In winter 762, by which time Emperor Suzong had died and had been succeeded by his son Emperor Daizong, with Tang forces converging on Luoyang to try to recapture it from Shi Chaoyi, Li Guangbi headed toward Luoyang, with Pugu and Huige forces heading east as well, joined by the generals Guo Ying'ai (郭英乂) and Li Baoyu. The joint Tang and Huige forces defeated Shi Chaoyi, forcing him to abandon Luoyang and flee north. Shi Chaoyi committed suicide in flight in spring 763, ending the Anshi Rebellion.

== After An Lushan Rebellion ==
Meanwhile, though, because Li Guangbi feared false accusations from Yu Chao'en and another eunuch, Cheng Yuanzhen, he was refusing to visit Chang'an to pay homage to Emperor Daizong. His fears grew after another general, Lai Tian (來瑱), was ordered to commit suicide due to Cheng's accusations. Even when Tibetan forces attacked Chang'an in fall 763, causing Emperor Daizong to briefly abandon Chang'an, Li Guangbi refused to come to the aid of the emperor. In order to try to please Li Guangbi, Emperor Daizong had Li Guangbi's stepmother, to whom he was very devoted, brought to Chang'an and treated with great respect, while giving Li Guangbi's brother Li Guangjin (李光進) partial command of the imperial guards and creating Li Guangjin the Duke of Liang, but these actions did not affect Li Guangbi. When Emperor Daizong put him in charge of Luoyang in summer 764, he declined to go to Luoyang, but continued to stay in Xu Prefecture.

Li Guangbi had been well known for his military discipline, but after he repeatedly declined to follow imperial directives, his reputation fell, and many subordinate generals in the region began to disobey Li Guangbi as well, causing him to be embarrassed.

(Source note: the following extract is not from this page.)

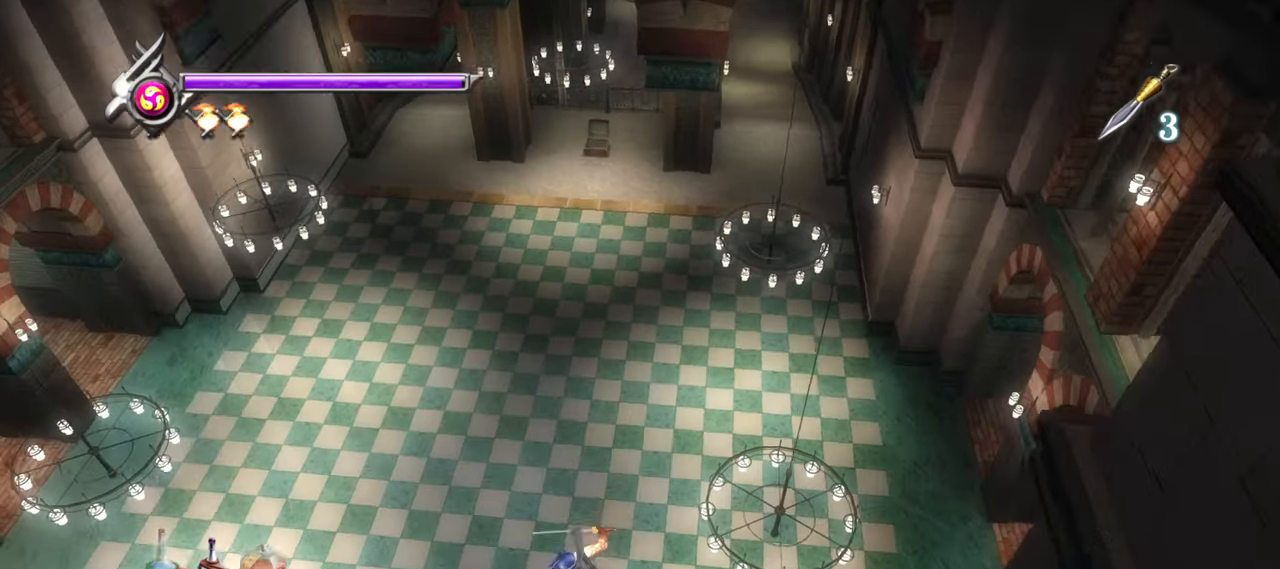
{"buttons": [], "left_stick": "down-left", "right_stick": "center", "button_events": []}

He grew ill and died in fall 764. His casket was returned to Chang'an and buried with great honors.

The Song dynasty historian Ouyang Xiu, in his New Book of Tang, commented about Li Guangbi:

Li Guangbi was of barbarian ancestry, but was calm and capable in defense. When An Lushan rebelled, he took military command, and his strategies could not be rivaled. His rewards and punishments were fair and quick, and his soldiers fought hard under him. This are the characters like the great generals of ancient days. He did not visit his wife's bedchambers during mourning period for his father, and even when he became duke and prince he served his stepmother with great piety. He was also well-versed in Ban Gu's Book of Han. He was no ordinary military man. Yet, fearing accusations, he could not stay faithful, and because of this fear became subject to great suspicions. He sought to be secure, yet put himself in danger. This is like the saying, "One knows how to make strategies for others but not for himself." When he fought earnestly for the empire, the entire realm was impressed with him. When he began to disobey orders, those like Tian Shengong disobeyed him as well, causing him to die in embarrassment. How can this not be a negative example for those with accomplishments? Alas, while LI Guangbi died in humiliation due to his failure to give up authority, but it was true that false accusations lead to great apprehension. It was an unfortunate time.